2017-Jul-15, 05:12 PM
BigDon's "war stories" :) are always informative and entertaining, and I thought I'd just say so...

Thanks, BigDon...and keep 'em coming.

DaveC426913
2017-Jul-16, 06:59 PM
... a distinct shower of ejecta. Stuff that looked important from an aeronautical stand point.
:rofl:

I have this image of the co-pilot looking out the window and pointing and some piece of something or other receding in the distance and saying "Hey, that's a [X]. Don't we need that?"

otakenji
2017-Jul-30, 03:34 AM
After a jet engine throws a compressor blade, even if the engine is shut down, there will be some windmilling effect as air keeps going into the engine.
(Ex USAF Jet Engine Mechanic)

swampyankee
2017-Jul-30, 12:51 PM
After a jet engine throws a compressor blade, even if the engine is shut down, there will be some windmilling effect as air keeps going into the engine.
(Ex USAF Jet Engine Mechanic)

They can keep running.
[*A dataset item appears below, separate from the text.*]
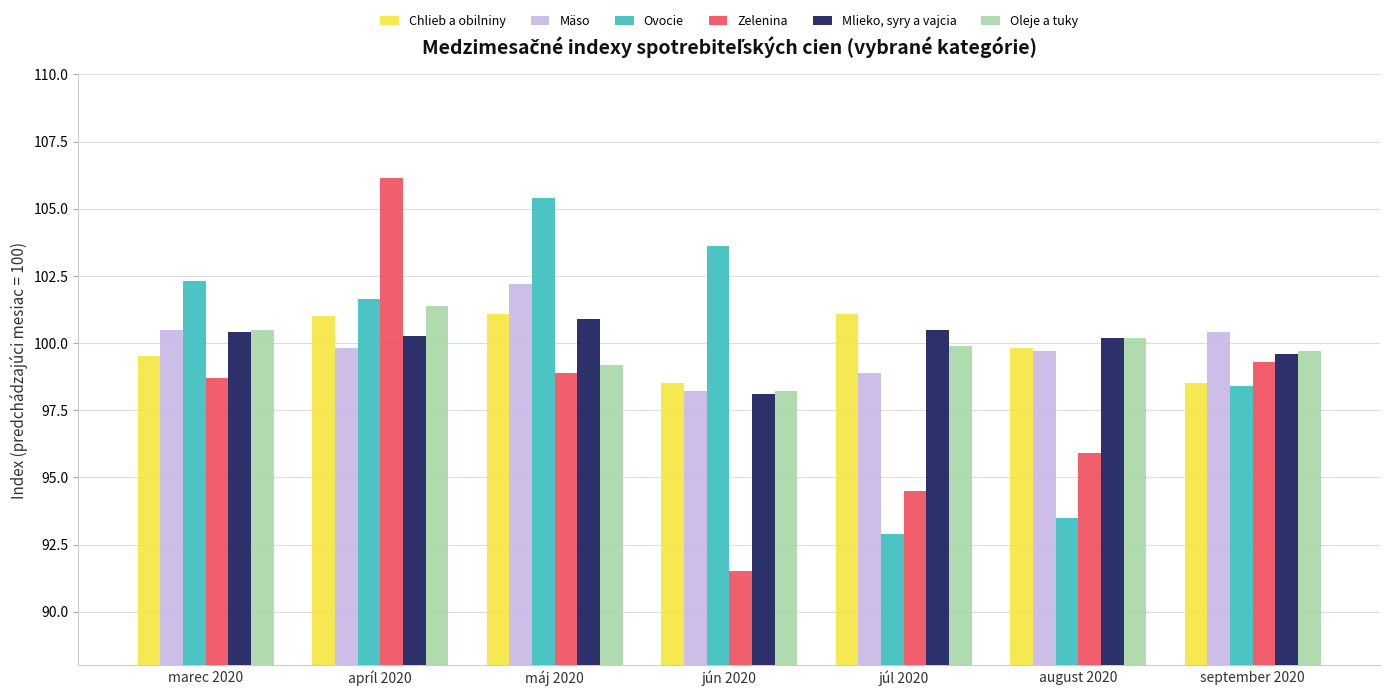

What is the minimum value for Mäso?

98.2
My manager, back when I was in college, tried to find what would cause a catastrophic shutdown of a T53, the engine (there was only the one) in a Huey. He brought in his M1911 Colt, clamped it in a vice in a test cell, and proceeded, methodically, to shoot up a running engine, which kept running through most of it, excep when the fuel control got holed.